Every line in the records below between the one holding "I need the bounding" and the one holding "Annotate this map", inclusive, is to be set down exactly; all other lines are to be left out.

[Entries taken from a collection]
-- Opening Marker --

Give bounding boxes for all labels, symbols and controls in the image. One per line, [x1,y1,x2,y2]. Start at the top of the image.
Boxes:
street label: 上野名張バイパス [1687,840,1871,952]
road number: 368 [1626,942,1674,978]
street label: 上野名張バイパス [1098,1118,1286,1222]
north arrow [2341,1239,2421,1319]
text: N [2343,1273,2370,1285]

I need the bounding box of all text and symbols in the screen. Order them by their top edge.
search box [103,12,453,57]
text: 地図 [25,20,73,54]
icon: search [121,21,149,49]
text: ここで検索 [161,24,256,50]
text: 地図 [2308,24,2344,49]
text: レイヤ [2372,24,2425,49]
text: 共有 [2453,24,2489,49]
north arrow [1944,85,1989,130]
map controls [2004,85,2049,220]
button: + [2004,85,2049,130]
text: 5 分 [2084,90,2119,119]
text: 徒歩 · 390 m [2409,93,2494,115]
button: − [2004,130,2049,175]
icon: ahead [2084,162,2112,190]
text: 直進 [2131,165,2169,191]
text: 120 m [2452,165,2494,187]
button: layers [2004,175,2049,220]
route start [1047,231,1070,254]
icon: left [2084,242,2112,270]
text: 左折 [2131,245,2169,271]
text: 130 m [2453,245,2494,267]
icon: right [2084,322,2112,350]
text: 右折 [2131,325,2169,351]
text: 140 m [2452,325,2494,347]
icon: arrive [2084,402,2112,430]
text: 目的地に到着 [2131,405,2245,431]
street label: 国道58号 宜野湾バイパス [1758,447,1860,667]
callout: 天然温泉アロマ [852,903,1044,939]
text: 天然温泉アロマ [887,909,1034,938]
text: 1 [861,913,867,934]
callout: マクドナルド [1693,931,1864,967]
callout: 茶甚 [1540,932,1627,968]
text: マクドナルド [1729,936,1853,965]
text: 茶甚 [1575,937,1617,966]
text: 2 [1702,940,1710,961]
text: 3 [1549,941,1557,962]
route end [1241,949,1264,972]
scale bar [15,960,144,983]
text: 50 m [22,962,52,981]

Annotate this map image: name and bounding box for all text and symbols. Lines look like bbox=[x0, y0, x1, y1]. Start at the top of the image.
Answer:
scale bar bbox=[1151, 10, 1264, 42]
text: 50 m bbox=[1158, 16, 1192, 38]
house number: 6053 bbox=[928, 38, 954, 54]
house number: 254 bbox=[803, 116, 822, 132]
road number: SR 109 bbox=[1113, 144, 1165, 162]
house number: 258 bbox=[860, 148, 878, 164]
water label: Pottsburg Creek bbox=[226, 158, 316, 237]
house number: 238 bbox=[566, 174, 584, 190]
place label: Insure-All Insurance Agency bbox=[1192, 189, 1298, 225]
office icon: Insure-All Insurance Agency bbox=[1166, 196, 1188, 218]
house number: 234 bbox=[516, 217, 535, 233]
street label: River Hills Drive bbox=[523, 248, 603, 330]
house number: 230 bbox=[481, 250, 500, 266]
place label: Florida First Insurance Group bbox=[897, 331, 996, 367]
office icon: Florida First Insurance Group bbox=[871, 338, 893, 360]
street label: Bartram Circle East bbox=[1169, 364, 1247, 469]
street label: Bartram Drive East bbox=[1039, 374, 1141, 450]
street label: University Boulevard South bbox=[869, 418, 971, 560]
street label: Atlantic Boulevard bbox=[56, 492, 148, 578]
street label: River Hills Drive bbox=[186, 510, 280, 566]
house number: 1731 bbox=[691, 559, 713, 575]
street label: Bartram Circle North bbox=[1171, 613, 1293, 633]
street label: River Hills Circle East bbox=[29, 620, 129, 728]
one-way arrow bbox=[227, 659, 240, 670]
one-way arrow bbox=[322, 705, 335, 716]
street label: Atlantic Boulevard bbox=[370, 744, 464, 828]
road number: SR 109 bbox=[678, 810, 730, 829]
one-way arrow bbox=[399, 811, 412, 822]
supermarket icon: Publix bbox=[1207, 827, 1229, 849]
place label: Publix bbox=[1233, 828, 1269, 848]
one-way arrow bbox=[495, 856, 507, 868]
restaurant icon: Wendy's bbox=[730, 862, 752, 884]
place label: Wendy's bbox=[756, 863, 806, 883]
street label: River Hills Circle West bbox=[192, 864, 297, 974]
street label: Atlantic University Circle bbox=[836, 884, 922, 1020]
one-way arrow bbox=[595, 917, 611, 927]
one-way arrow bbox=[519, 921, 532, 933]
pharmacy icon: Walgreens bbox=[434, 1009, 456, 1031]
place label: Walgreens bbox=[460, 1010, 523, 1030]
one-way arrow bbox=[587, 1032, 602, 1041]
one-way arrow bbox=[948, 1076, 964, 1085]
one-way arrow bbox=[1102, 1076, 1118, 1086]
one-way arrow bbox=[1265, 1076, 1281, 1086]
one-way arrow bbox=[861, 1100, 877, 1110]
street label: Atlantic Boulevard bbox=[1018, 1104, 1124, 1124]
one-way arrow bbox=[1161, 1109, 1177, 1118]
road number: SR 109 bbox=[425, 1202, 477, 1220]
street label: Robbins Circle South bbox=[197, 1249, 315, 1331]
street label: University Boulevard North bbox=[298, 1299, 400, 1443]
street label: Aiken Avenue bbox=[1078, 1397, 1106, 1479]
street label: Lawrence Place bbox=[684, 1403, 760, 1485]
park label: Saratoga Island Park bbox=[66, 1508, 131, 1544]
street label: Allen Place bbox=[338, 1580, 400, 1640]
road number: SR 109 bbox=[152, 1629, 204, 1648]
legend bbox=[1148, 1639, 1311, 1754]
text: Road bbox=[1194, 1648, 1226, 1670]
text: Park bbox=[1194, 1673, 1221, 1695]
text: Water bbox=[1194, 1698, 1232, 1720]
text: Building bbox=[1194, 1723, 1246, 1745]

-- Closing Marker --

* Exercise result:
I need the bounding box of all text and symbols in the screen. Order them by their top edge.
search box [103,12,453,57]
text: 地図 [25,20,73,54]
icon: search [121,21,149,49]
text: ここで検索 [161,24,256,50]
text: 地図 [2308,24,2344,49]
text: レイヤ [2372,24,2425,49]
text: 共有 [2453,24,2489,49]
north arrow [1944,85,1989,130]
map controls [2004,85,2049,220]
button: + [2004,85,2049,130]
text: 5 分 [2084,90,2119,119]
text: 徒歩 · 390 m [2409,93,2494,115]
button: − [2004,130,2049,175]
icon: ahead [2084,162,2112,190]
text: 直進 [2131,165,2169,191]
text: 120 m [2452,165,2494,187]
button: layers [2004,175,2049,220]
route start [1047,231,1070,254]
icon: left [2084,242,2112,270]
text: 左折 [2131,245,2169,271]
text: 130 m [2453,245,2494,267]
icon: right [2084,322,2112,350]
text: 右折 [2131,325,2169,351]
text: 140 m [2452,325,2494,347]
icon: arrive [2084,402,2112,430]
text: 目的地に到着 [2131,405,2245,431]
street label: 国道58号 宜野湾バイパス [1758,447,1860,667]
callout: 天然温泉アロマ [852,903,1044,939]
text: 天然温泉アロマ [887,909,1034,938]
text: 1 [861,913,867,934]
callout: マクドナルド [1693,931,1864,967]
callout: 茶甚 [1540,932,1627,968]
text: マクドナルド [1729,936,1853,965]
text: 茶甚 [1575,937,1617,966]
text: 2 [1702,940,1710,961]
text: 3 [1549,941,1557,962]
route end [1241,949,1264,972]
scale bar [15,960,144,983]
text: 50 m [22,962,52,981]

Annotate this map image: name and bounding box for all text and symbols. Lines look like bbox=[x0, y0, x1, y1]. Start at the top of the image.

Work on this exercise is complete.